On Wednesday’s broadcast of C-SPAN’s “Washington Journal,” Rep. Mark Pocan (D-WI) responded to a question on why Democrats didn’t pass border legislation when they controlled both chambers of Congress and the White House by stating that they were blocked by the filibuster and “we were busy during those two years doing a number of other things.”
Pocan said, “[T]he rules in the Senate, you need 60 votes and no, they didn’t have 60 votes to do something, and that’s part of why we need to figure out a bipartisan solution. When I first came to Congress in 2013, there were 68 votes for a bipartisan compromise that, at that time, Republican Speaker John Boehner refused to take up in the House.

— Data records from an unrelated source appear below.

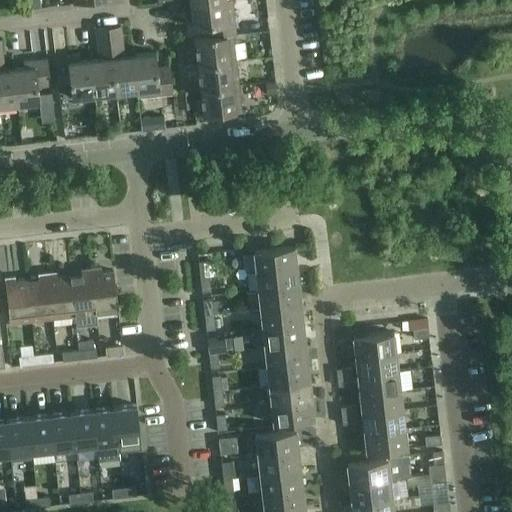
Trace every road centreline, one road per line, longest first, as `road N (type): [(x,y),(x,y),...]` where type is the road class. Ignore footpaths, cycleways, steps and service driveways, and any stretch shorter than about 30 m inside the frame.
road 1 (residential): [(509,280),(498,149),(487,129),(446,113),(298,134)]
road 2 (residential): [(334,511),(322,434),(332,418),(320,313),(337,293),(440,283)]
road 3 (residential): [(0,381),(155,362),(141,235)]
road 4 (residential): [(464,511),(440,283)]
road 5 (residential): [(298,134),(133,153)]
road 6 (residential): [(141,235),(292,219)]
road 7 (residential): [(0,227),(138,211)]
road 8 (residential): [(282,0),(298,134)]
road 9 (residential): [(133,153),(0,169)]
road 10 (residential): [(0,24),(118,10),(125,0)]
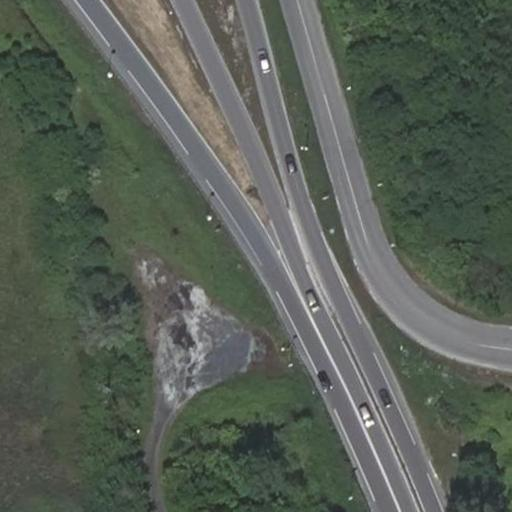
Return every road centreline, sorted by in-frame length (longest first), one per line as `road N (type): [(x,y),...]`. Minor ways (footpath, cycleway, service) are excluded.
road 1 (trunk): [(88,0),(249,222),(392,511)]
road 2 (primary): [(183,0),(372,421),(403,511)]
road 3 (primary): [(435,511),(302,203),(248,0)]
road 4 (tertiary): [(511,349),(443,333),(384,278),(299,0)]
road 5 (unclassified): [(158,511),(150,485),(172,391)]
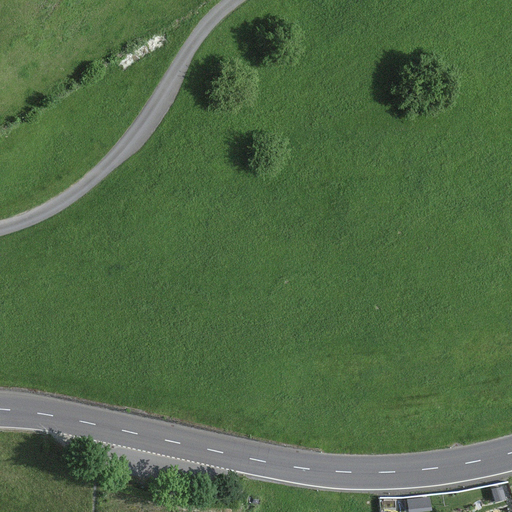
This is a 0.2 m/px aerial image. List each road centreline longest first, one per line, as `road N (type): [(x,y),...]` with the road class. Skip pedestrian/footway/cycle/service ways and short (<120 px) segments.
road 1 (primary): [(511,453),(427,470),(340,473),(0,410)]
road 2 (unclassified): [(234,0),(196,40),(139,132),(91,180),(50,210),(0,228)]
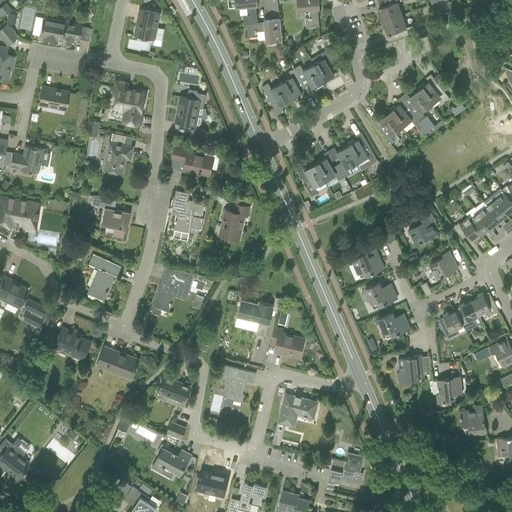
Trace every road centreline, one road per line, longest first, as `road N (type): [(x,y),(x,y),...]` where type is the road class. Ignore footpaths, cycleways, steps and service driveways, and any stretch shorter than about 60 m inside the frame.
road 1 (residential): [(123,328),(155,228),(161,90),(150,73),(110,65)]
road 2 (tertiary): [(359,377),(261,148)]
road 3 (residential): [(254,453),(200,438),(198,363),(123,328)]
road 4 (tertiary): [(261,148),(193,0)]
road 5 (residential): [(254,453),(277,379),(325,386),(359,377)]
road 6 (residential): [(123,328),(63,303),(36,262),(0,244)]
road 7 (tertiary): [(419,511),(359,377)]
road 8 (residential): [(0,102),(27,94),(38,52),(110,65)]
road 9 (residential): [(261,148),(349,98),(359,76)]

So, there’s been a lot of problems over the years.”
He continued, “Secondly, we were busy during those two years doing a number of other things: One, getting us out of COVID, two, investing in our nation’s infrastructure, our roads and bridges and broadband delivery systems, three, we were investing in making things here again in the United States like computer chips and other things that create jobs, and four, we were reducing the cost on health care and on energy costs, things like fighting with prescription drug companies for lower prices and capping the prices on insulin. So, we got a lot done in those two years. But you can’t point to the Trump administration and talk about the infrastructure package they had. They talked. They didn’t deliver. We did deliver in the two years that Democrats had the House, the Senate, and the White House.”
In another part of the segment, Pocan said that there wasn’t any border bill passed during the Trump administration.